Projection predictive variable selection

Primary LanguageR

Stan Logo

projpred

Build Status CRAN_Status_Badge

An R package to perform projection predictive variable selection for generalized linear models. Compatible with rstanarm and brms but other reference models can also be used.

The method is described in detail in Piironen et al. (2018) and evaluated in comparison to many other methods in Piironen and Vehtari (2017).

Currently, the supported models (family objects in R) include Gaussian, Binomial and Poisson families. See the quickstart-vignette for examples.

Resources

Installation

  • Install the latest release from CRAN:
install.packages('projpred')
  • Install latest development version from GitHub (requires devtools package):
if (!require(devtools)) {
  install.packages("devtools")
  library(devtools)
}
devtools::install_github('stan-dev/projpred', build_vignettes = TRUE)

Example

rm(list=ls())
library(projpred)
library(rstanarm)
options(mc.cores = parallel::detectCores())
set.seed(1)

# Gaussian and Binomial examples from the glmnet-package
data('df_gaussian', package = 'projpred')
#data('df_binom', package = 'projpred')

# fit the full model with a sparsifying prior
fit <- stan_glm(y ~ x, family = gaussian(), data = df_gaussian,
                prior = hs(df = 1, global_scale=0.01), iter = 500, seed = 1)
#fit <- stan_glm(y ~ x, family = binomial(), data = df_binom
#                prior = hs(df = 1, global_scale=0.01), iter = 500, seed = 1)

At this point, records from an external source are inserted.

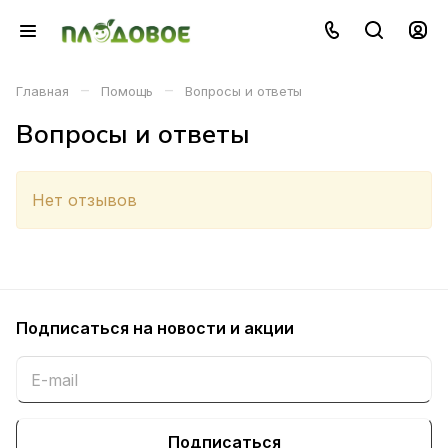
–
–
Главная
Помощь
Вопросы и ответы
Вопросы и ответы
Нет отзывов
Подписаться
на новости и акции
Подписаться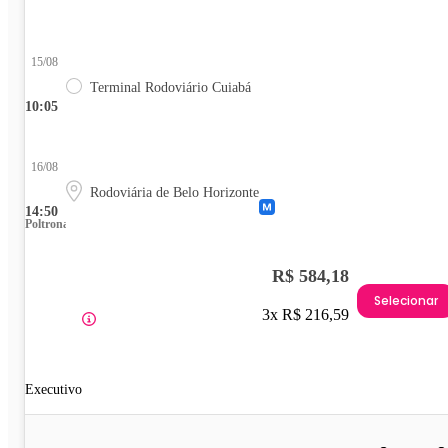
15/08
Terminal Rodoviário Cuiabá
10:05
16/08
Rodoviária de Belo Horizonte
14:50
Poltrona
R$ 584,18
Selecionar
3x R$ 216,59
Executivo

# perform the variable selection
vs <- varsel(fit)

# print the results
varsel_stats(vs)

# project the parameters for model sizes nv = 3,5 variables 
projs <- project(vs, nv = c(3, 5))

# predict using only the 5 most relevant variables
pred <- proj_linpred(vs, xnew=df_gaussian$x, nv=5, integrated=T)

# perform cross-validation for the variable selection
cvs <- cv_varsel(fit, cv_method='LOO')

# plot the validation results 
varsel_plot(cvs)

References

Dupuis, J. A. and Robert, C. P. (2003). Variable selection in qualitative models via an entropic explanatory power. Journal of Statistical Planning and Inference, 111(1-2):77–94.

Goutis, C. and Robert, C. P. (1998). Model choice in generalised linear models: a Bayesian approach via Kullback–Leibler projections. Biometrika, 85(1):29–37.

Piironen, Juho and Vehtari, Aki (2017). Comparison of Bayesian predictive methods for model selection. Statistics and Computing, 27(3):711-735. doi:10.1007/s11222-016-9649-y. (online).

Piironen, Juho, Paasiniemi, Markus and Vehtari, Aki (2018). Projective inference in high-dimensional problems: prediction and feature selection. (preprint).